DIRECTIONS FOR THIS TASK — Omit the pictures and reproduce the rest of the listing exactly.

BEGIN SOURCE MATERIAL

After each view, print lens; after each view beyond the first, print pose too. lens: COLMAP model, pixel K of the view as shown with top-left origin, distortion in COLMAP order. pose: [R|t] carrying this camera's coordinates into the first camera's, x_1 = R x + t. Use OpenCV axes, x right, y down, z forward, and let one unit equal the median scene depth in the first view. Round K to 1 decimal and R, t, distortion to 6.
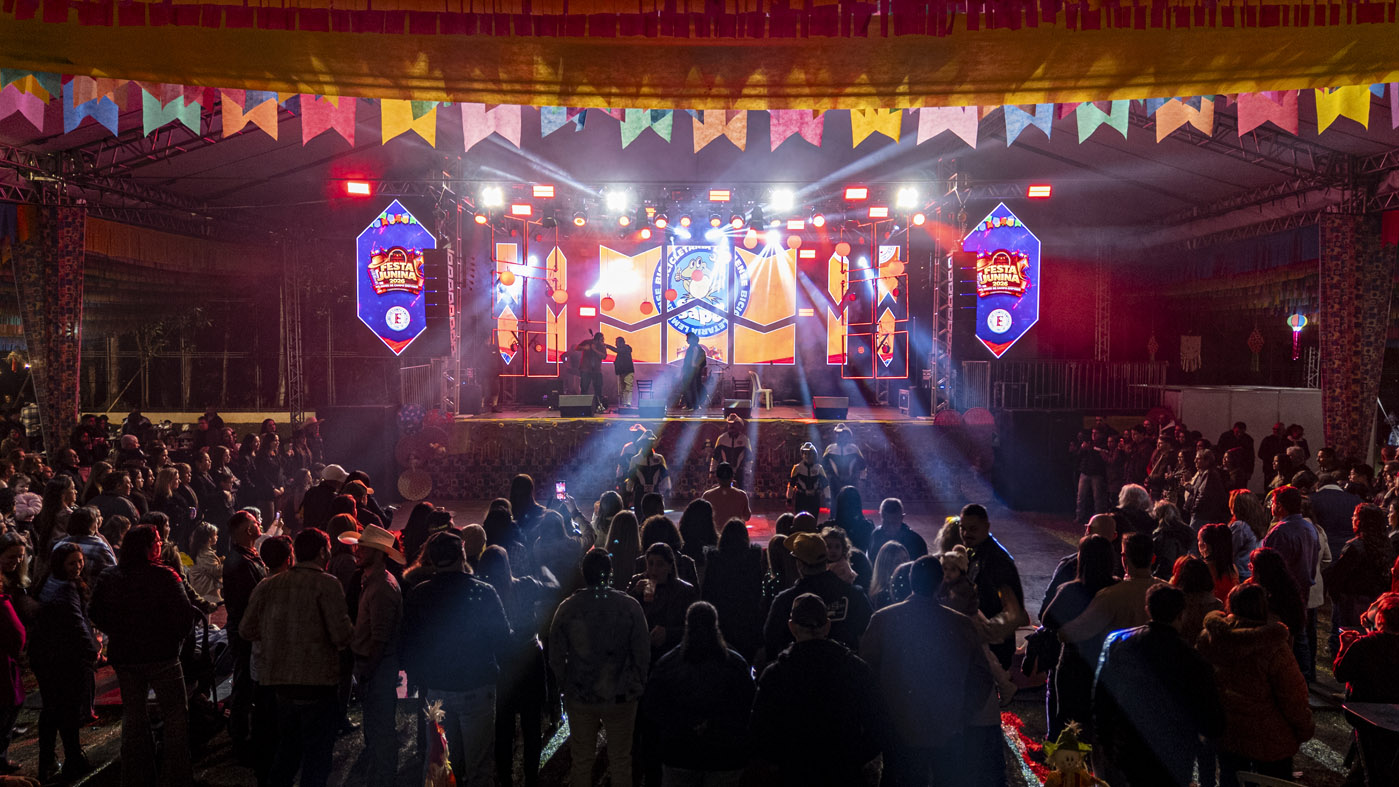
lens RADIAL K [[1025.3, 0, 698.6], [0, 1025.3, 402.0], [0, 0, 1]] dist [0.063332, -0.062033]
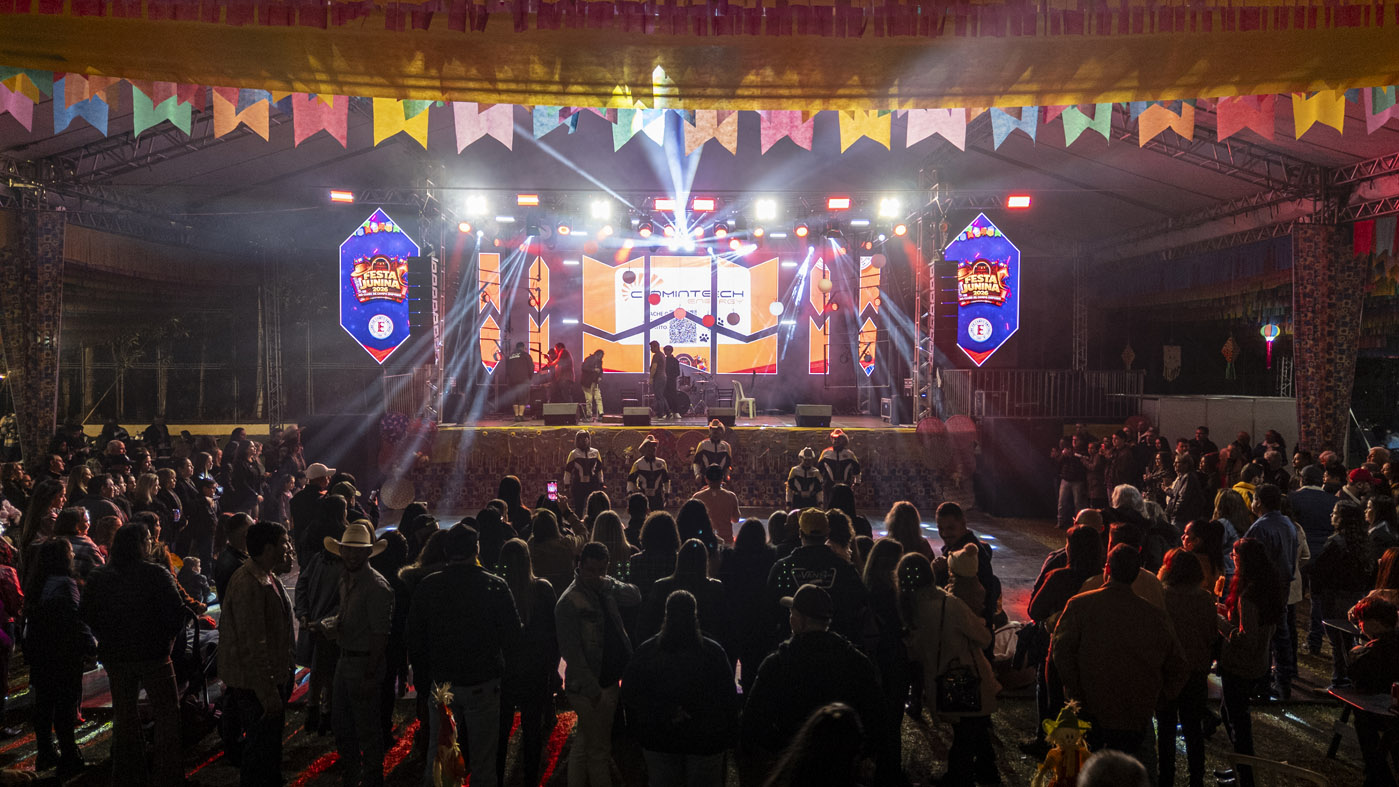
lens RADIAL K [[1025.3, 0, 698.6], [0, 1025.3, 402.2], [0, 0, 1]] dist [0.063332, -0.062033]
pose [[0.999776, -0.001225, 0.021127, -0.005796], [0.001520, 0.999902, -0.013946, 0.006294], [-0.021108, 0.013975, 0.999680, -0.002904]]
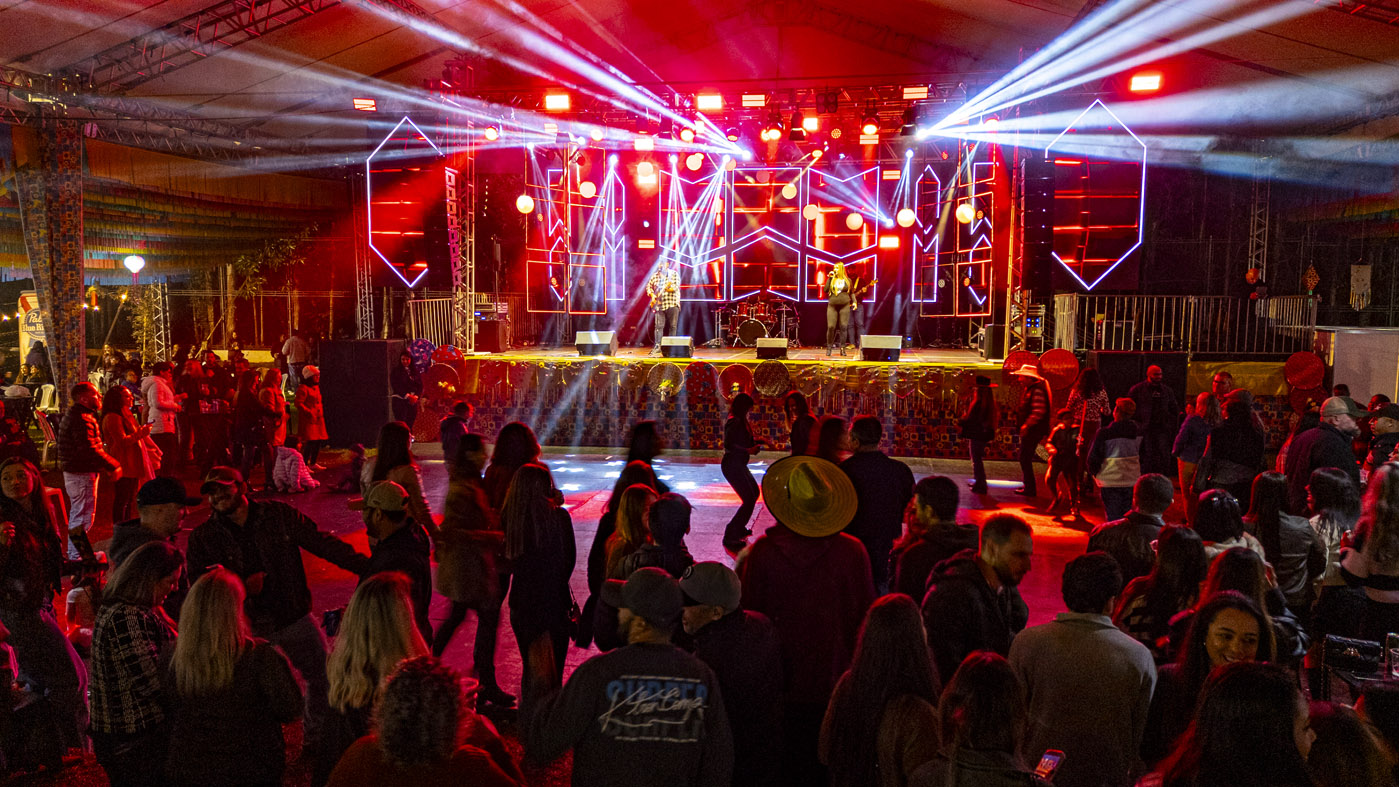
lens RADIAL K [[1025.3, 0, 693.4], [0, 1025.3, 402.8], [0, 0, 1]] dist [0.063332, -0.062033]
pose [[0.985693, 0.018539, -0.167528, 0.120794], [-0.010069, 0.998634, 0.051265, 0.009019], [0.168250, -0.048845, 0.984534, 0.124824]]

END SOURCE MATERIAL

SOLUTION FOR THIS EXERCISE —
After each view, print lens; after each view beyond the first, print pose too. lens: COLMAP model, pixel K of the view as shown with top-left origin, distortion in COLMAP order. pose: [R|t] carrying this camera's coordinates into the first camera's, x_1 = R x + t. Use OpenCV axes, x right, y down, z forward, and let one unit equal the median scene depth in the first view. Round K to 1 decimal and R, t, distortion to 6.
lens RADIAL K [[1025.3, 0, 698.6], [0, 1025.3, 402.0], [0, 0, 1]] dist [0.063332, -0.062033]
lens RADIAL K [[1025.3, 0, 698.6], [0, 1025.3, 402.2], [0, 0, 1]] dist [0.063332, -0.062033]
pose [[0.999776, -0.001225, 0.021127, -0.005796], [0.001520, 0.999902, -0.013946, 0.006294], [-0.021108, 0.013975, 0.999680, -0.002904]]
lens RADIAL K [[1025.3, 0, 693.4], [0, 1025.3, 402.8], [0, 0, 1]] dist [0.063332, -0.062033]
pose [[0.985693, 0.018539, -0.167528, 0.120794], [-0.010069, 0.998634, 0.051265, 0.009019], [0.168250, -0.048845, 0.984534, 0.124824]]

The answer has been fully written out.